How to complete this task -> Return only the lines from the top of the data down to the one that holds "mouse_move(468, 580)", both included, without any pictures.

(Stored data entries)
↓

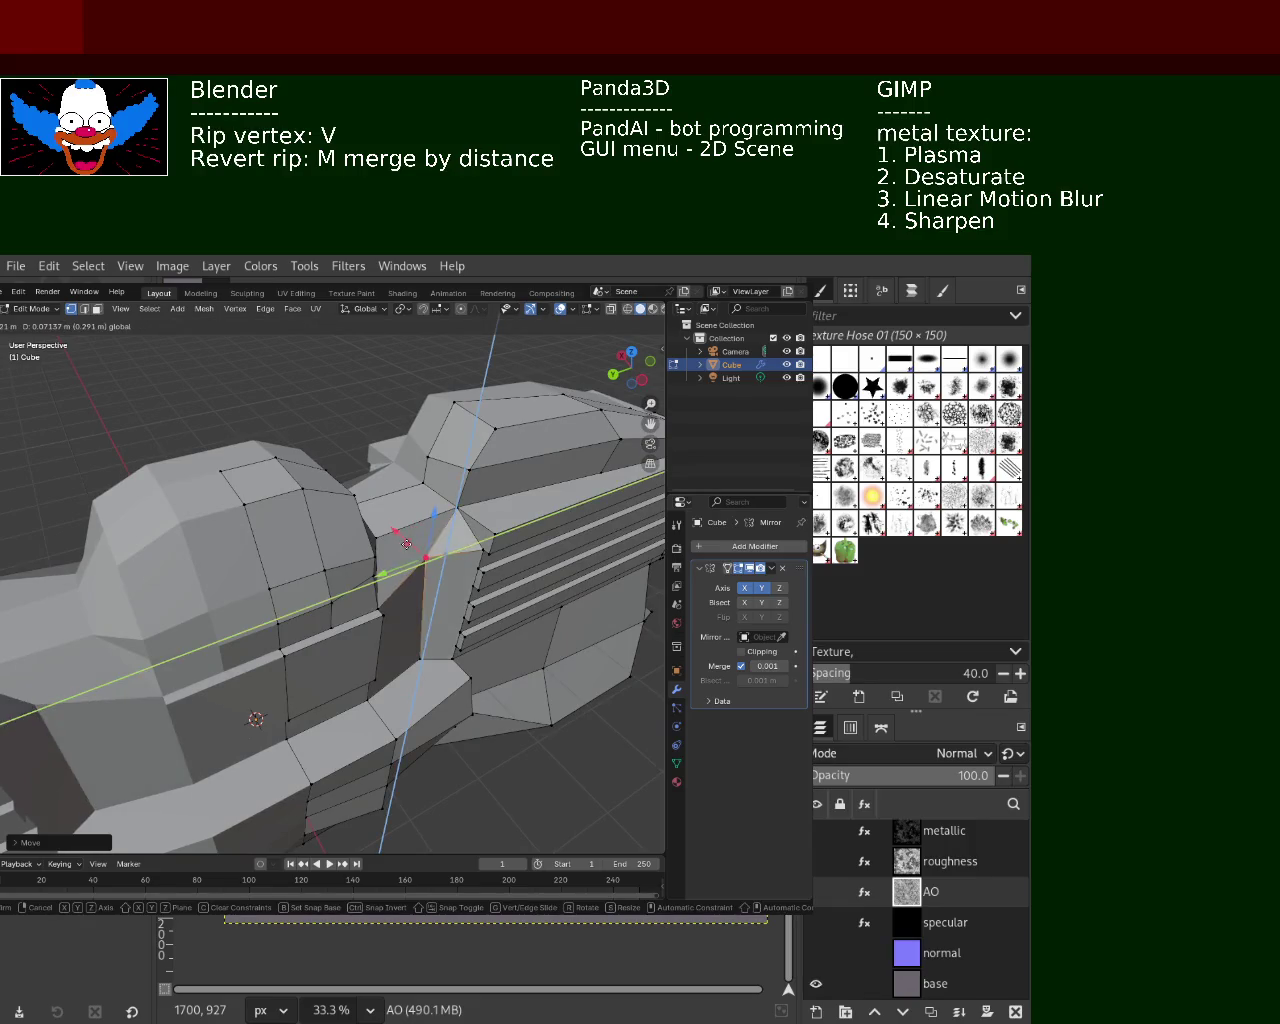
key(y)
click(390, 578)
mouse_move(390, 578)
middle_down()
mouse_move(400, 490)
mouse_move(343, 531)
mouse_move(334, 693)
middle_up()
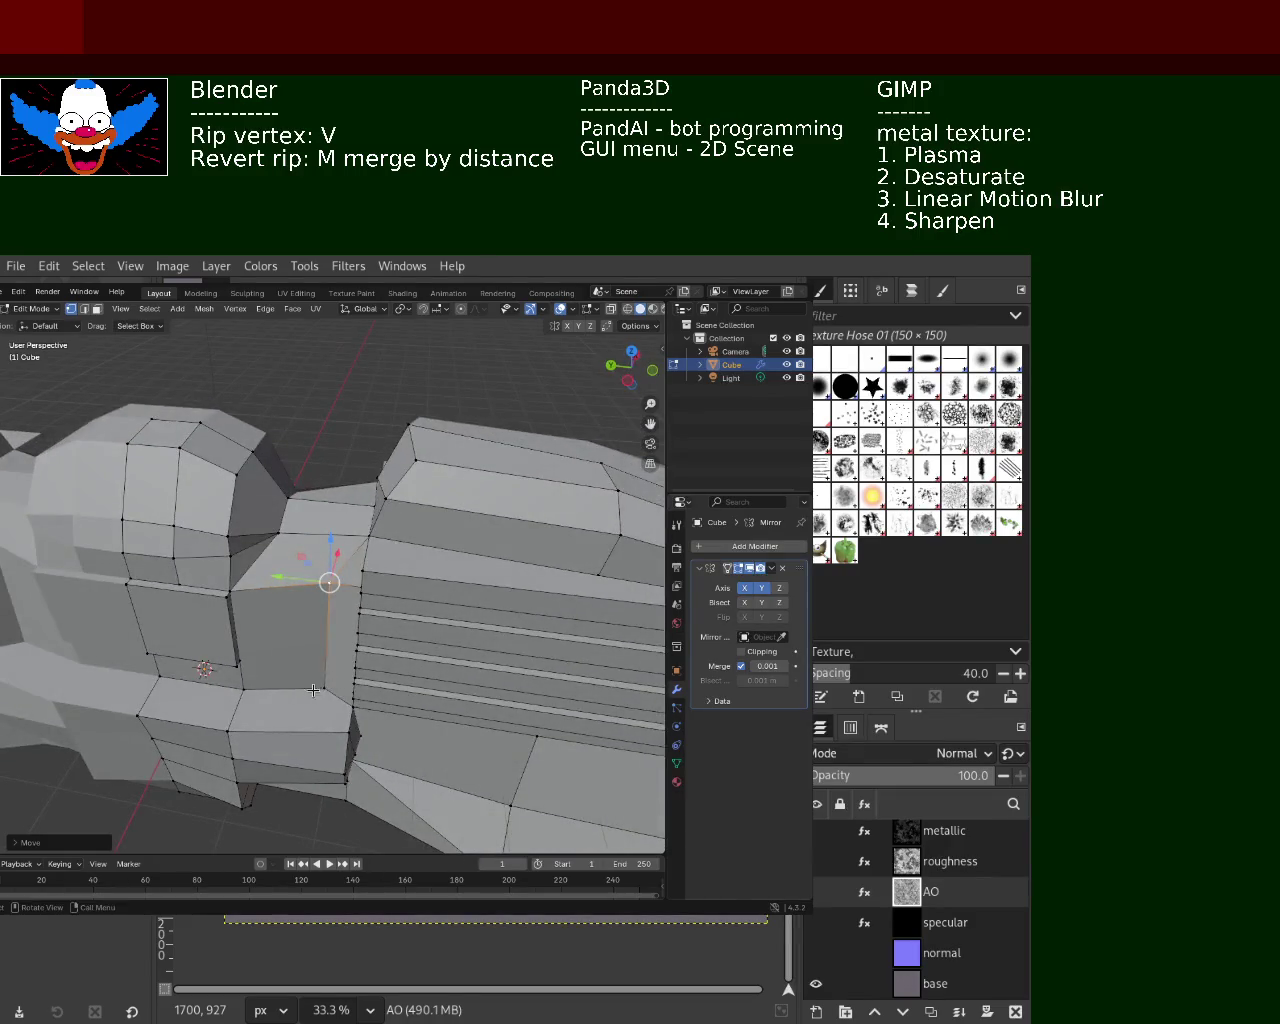
key(v)
key(y)
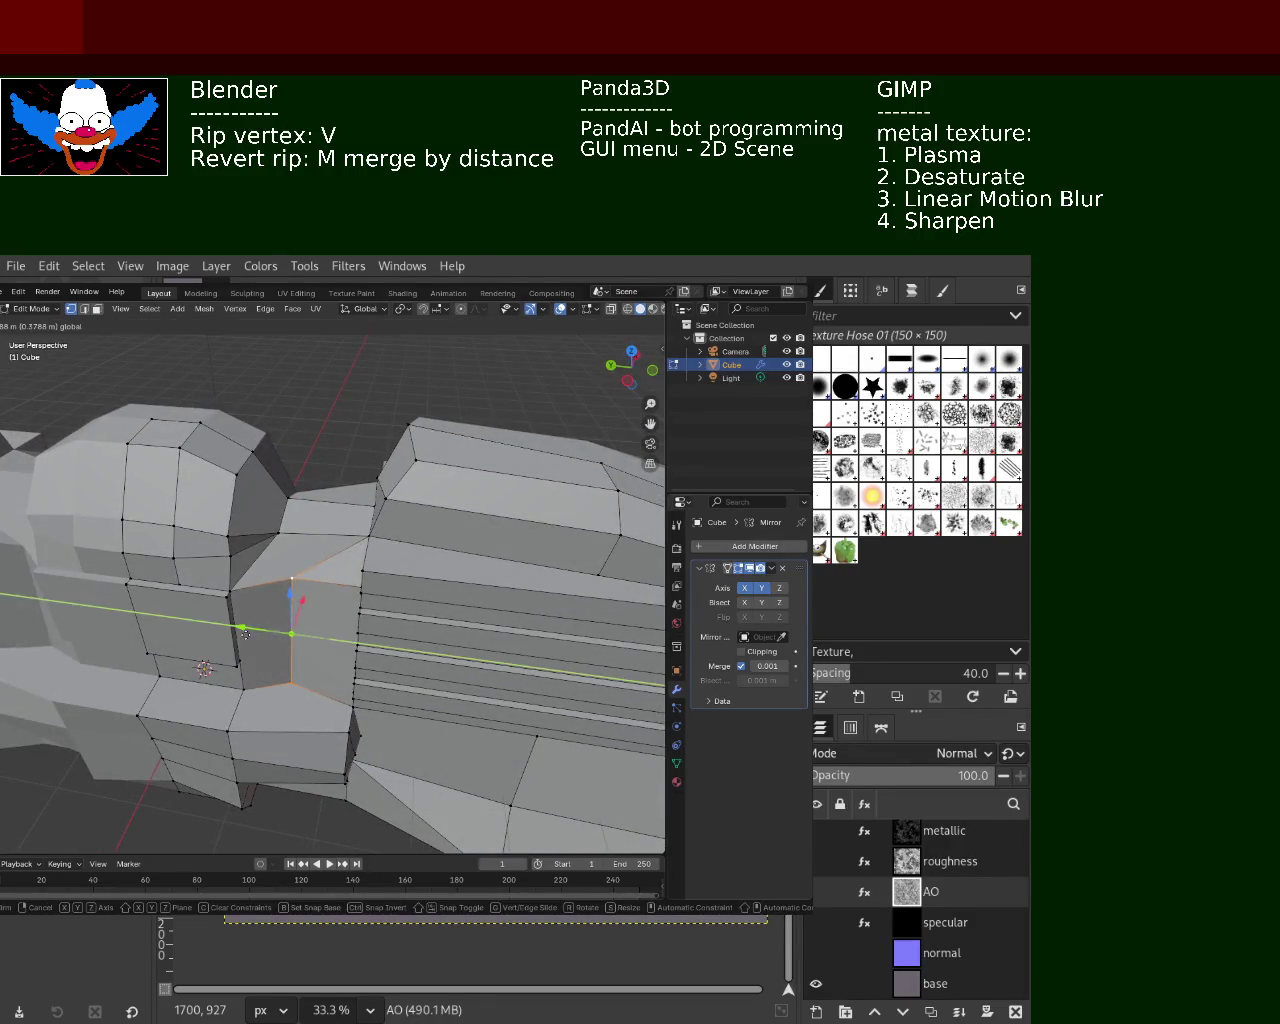
click(257, 636)
mouse_move(271, 540)
middle_down()
mouse_move(275, 560)
mouse_move(271, 541)
mouse_move(304, 560)
mouse_move(278, 616)
mouse_move(308, 594)
middle_up()
mouse_move(266, 541)
middle_down()
mouse_move(192, 558)
mouse_move(178, 528)
mouse_move(242, 562)
mouse_move(357, 557)
mouse_move(258, 541)
mouse_move(509, 434)
mouse_move(290, 585)
mouse_move(349, 592)
mouse_move(292, 547)
mouse_move(341, 578)
mouse_move(468, 580)
mouse_move(422, 535)
middle_up()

↑

Answer section ->
key(y)
click(390, 578)
mouse_move(390, 578)
middle_down()
mouse_move(400, 490)
mouse_move(343, 531)
mouse_move(334, 693)
middle_up()
key(v)
key(y)
click(257, 636)
mouse_move(271, 540)
middle_down()
mouse_move(275, 560)
mouse_move(271, 541)
mouse_move(304, 560)
mouse_move(278, 616)
mouse_move(308, 594)
middle_up()
mouse_move(266, 541)
middle_down()
mouse_move(192, 558)
mouse_move(178, 528)
mouse_move(242, 562)
mouse_move(357, 557)
mouse_move(258, 541)
mouse_move(509, 434)
mouse_move(290, 585)
mouse_move(349, 592)
mouse_move(292, 547)
mouse_move(341, 578)
mouse_move(468, 580)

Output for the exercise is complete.